- Task instructions:
Print only the lines below from the one with "left_click_drag(683, 312, 710, 309)" to the one with "left_click_drag(665, 350, 696, 355)", both included, exactly as they stand. Leave pictures out.

- Extracted material:
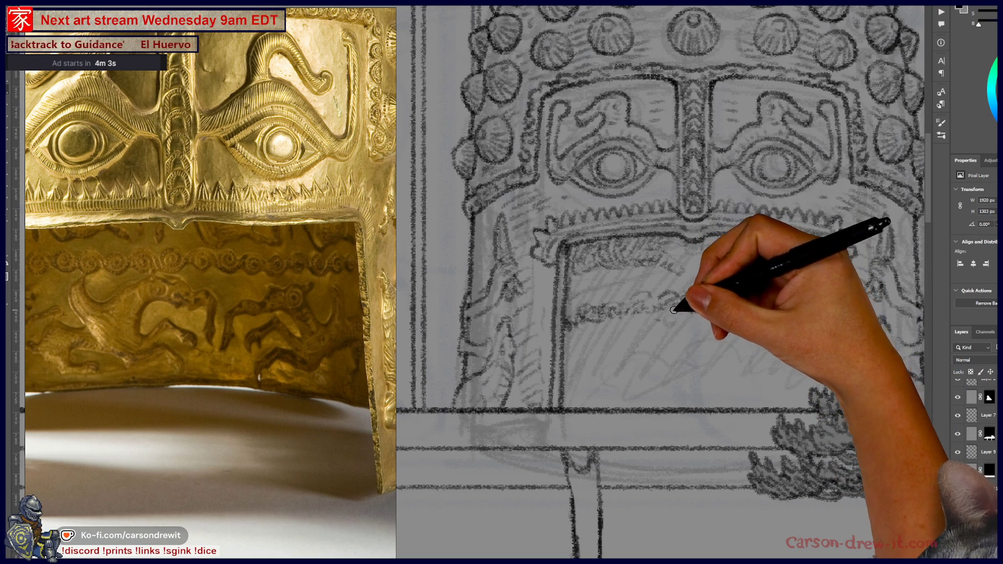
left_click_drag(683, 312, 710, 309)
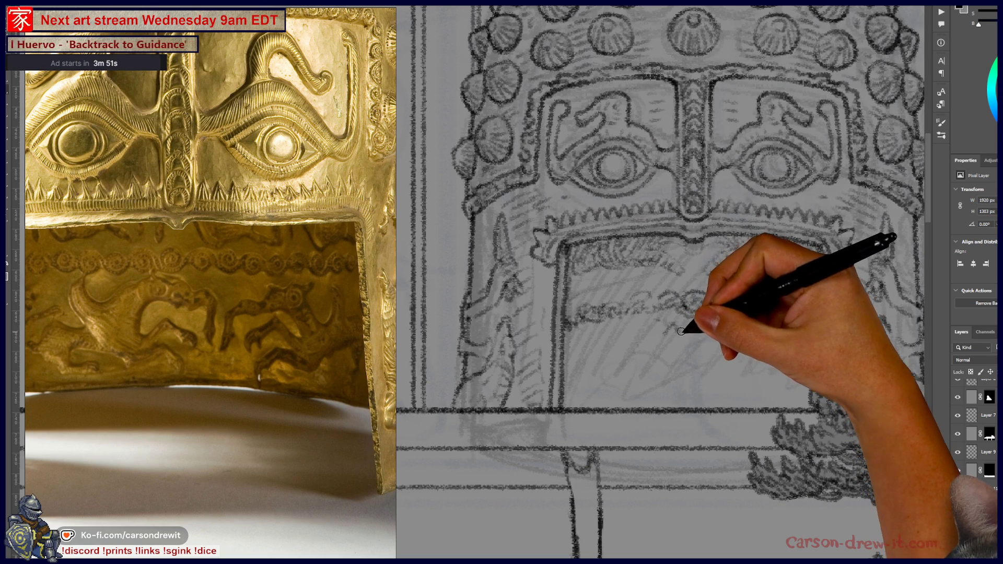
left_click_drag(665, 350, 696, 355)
---
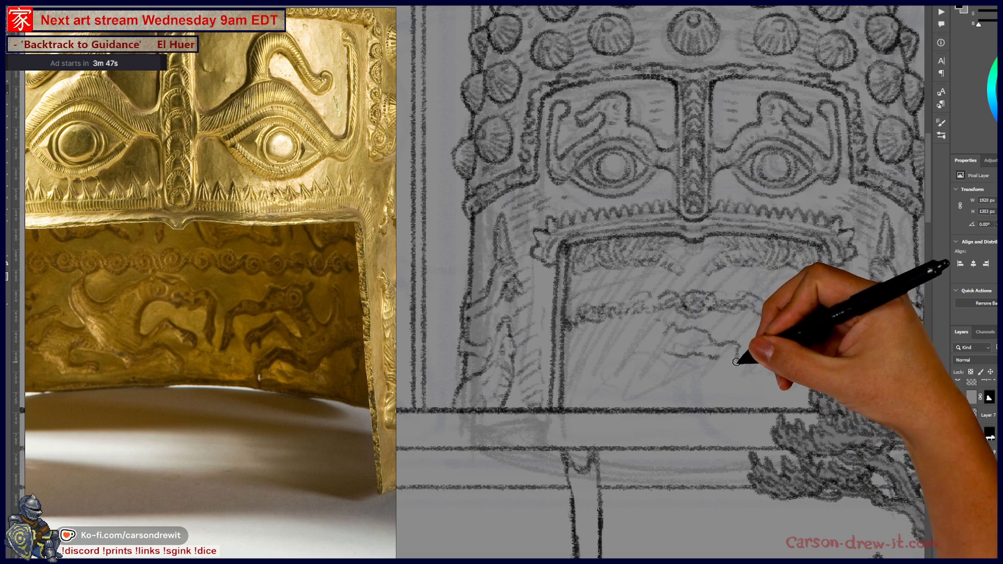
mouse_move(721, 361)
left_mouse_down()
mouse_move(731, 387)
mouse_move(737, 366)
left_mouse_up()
...
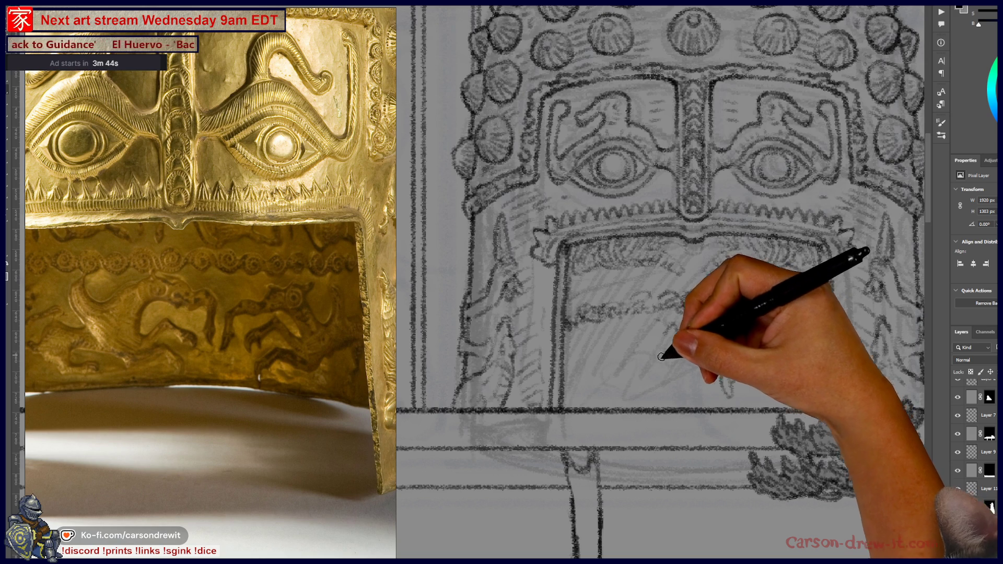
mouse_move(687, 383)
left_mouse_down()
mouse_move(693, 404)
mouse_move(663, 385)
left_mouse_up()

- Final answer:
left_click_drag(683, 312, 710, 309)
left_click_drag(665, 350, 696, 355)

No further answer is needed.